Ok maybe it did once. Maybe in most packs the Omega still is the most submissive and works as a sort of pack councilor, or mediator, or whore, or what have you... BUT THAT IS NOT THE BLOODY RULE!!!

I would know. I have the honor of being my own pack's Omega, and I was no fucking submissive. I got the title for being the least 'lupine' and most human among them. Went with the job description. And, no, my job was not derogatory. It was prestigious. You had to be voted in by a majority of the pack. I had to campaign for fucks sake!

I was the pack Omega, and in my pack, that meant being the brains of the operation. I had near as much power as the Alpha.

Gladiator battling your way to the top did not make for the most effective leaders, which is why my pack, with it's near duel leadership, was on it's way to the top. I'm not saying we had all this power over other packs, or a vast territory, but we had more than our neighbors did. - Our neighbors being every pack in the American Midwest!

And I had all the power here! Behind the Alpha of course. Who doesn't count because we all know Kings are just essential figureheads who rise and fall - usually according to whether or not they follow the sage advice of the thinking members of their operations. Which in this case means me!

Booya people!

All over half an entire year before my adoptive big brother challenged and banished our old Alpha and landed himself a slutty new badass wife. - Whom I didn't expect to live much longer. Every woman she'd ever denied the right to have a less than a half human child with was edging towards, or egging someone else towards, killing the bitch. - Haha. Literally, she was the pack bitch! Get it? - And it didn't help her chances of survival to have a handsome new stud for an Alpha male.

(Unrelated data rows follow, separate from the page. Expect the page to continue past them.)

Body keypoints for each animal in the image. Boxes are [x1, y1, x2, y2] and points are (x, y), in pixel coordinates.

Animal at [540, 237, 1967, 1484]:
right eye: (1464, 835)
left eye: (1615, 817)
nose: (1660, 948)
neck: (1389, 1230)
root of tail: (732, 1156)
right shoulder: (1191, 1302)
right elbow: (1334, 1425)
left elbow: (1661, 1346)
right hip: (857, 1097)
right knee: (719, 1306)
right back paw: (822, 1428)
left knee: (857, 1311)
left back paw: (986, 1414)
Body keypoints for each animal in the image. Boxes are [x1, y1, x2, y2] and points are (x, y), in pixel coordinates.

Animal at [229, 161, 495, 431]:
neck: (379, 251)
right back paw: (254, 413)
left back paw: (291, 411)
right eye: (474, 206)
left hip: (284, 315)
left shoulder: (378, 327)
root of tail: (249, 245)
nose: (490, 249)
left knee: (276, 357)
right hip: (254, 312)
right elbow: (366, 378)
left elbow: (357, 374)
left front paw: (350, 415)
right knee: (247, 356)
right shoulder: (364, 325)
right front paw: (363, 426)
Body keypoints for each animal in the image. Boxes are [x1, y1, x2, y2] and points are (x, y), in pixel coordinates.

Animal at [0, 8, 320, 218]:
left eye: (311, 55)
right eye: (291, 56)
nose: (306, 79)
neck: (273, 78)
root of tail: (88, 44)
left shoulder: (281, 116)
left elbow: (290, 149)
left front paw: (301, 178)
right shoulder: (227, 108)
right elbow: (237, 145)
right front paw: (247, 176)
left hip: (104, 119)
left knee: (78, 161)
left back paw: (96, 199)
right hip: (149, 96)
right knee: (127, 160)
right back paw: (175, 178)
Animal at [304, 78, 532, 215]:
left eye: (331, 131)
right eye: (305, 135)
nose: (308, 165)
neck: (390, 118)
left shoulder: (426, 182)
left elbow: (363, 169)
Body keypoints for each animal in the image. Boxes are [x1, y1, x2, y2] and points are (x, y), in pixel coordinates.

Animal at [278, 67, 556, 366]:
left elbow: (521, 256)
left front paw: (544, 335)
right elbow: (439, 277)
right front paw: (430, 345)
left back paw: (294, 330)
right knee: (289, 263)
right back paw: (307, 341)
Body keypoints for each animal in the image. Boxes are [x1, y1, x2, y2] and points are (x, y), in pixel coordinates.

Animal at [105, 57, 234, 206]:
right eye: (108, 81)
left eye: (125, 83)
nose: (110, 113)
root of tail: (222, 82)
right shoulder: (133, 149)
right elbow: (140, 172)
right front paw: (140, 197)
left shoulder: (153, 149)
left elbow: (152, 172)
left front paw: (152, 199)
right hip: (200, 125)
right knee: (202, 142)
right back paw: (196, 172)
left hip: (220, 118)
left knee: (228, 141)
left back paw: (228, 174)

Oh, maybe you caught that last part. That's right, in weresociety - at least wolf-were-society - you had to have the Alpha female's permission to 'breed', as it were. Pack law stated all women of age had to be on birth control, and all married females not bonded to a human (or something else equally non-were) lost the right to go off it. By risk of banishment. Even my mother, at the time the Alphas' only daughter, wasn't exempt from that rule. Worst part was probably that, even if the woman wasn't banished, the Alpha female confiscated the pup to raise as her own. Which made Grandma into Mommy for me, not a good thing considering how she died. And that I'd thereafter had to call the woman that killed her 'Mommy'.

Yep, the life of your average werepup was majorly screwed up. Which is why I campaigned for office. My first act had been to bring in genetic specialists to explain why the Alpha female had to at least allow a certain amount of other were-were couples to bread. Pulling teeth that was. Made me surprised they'd even let the shifting half bloods survive to their majority. God damn cave minded idiots!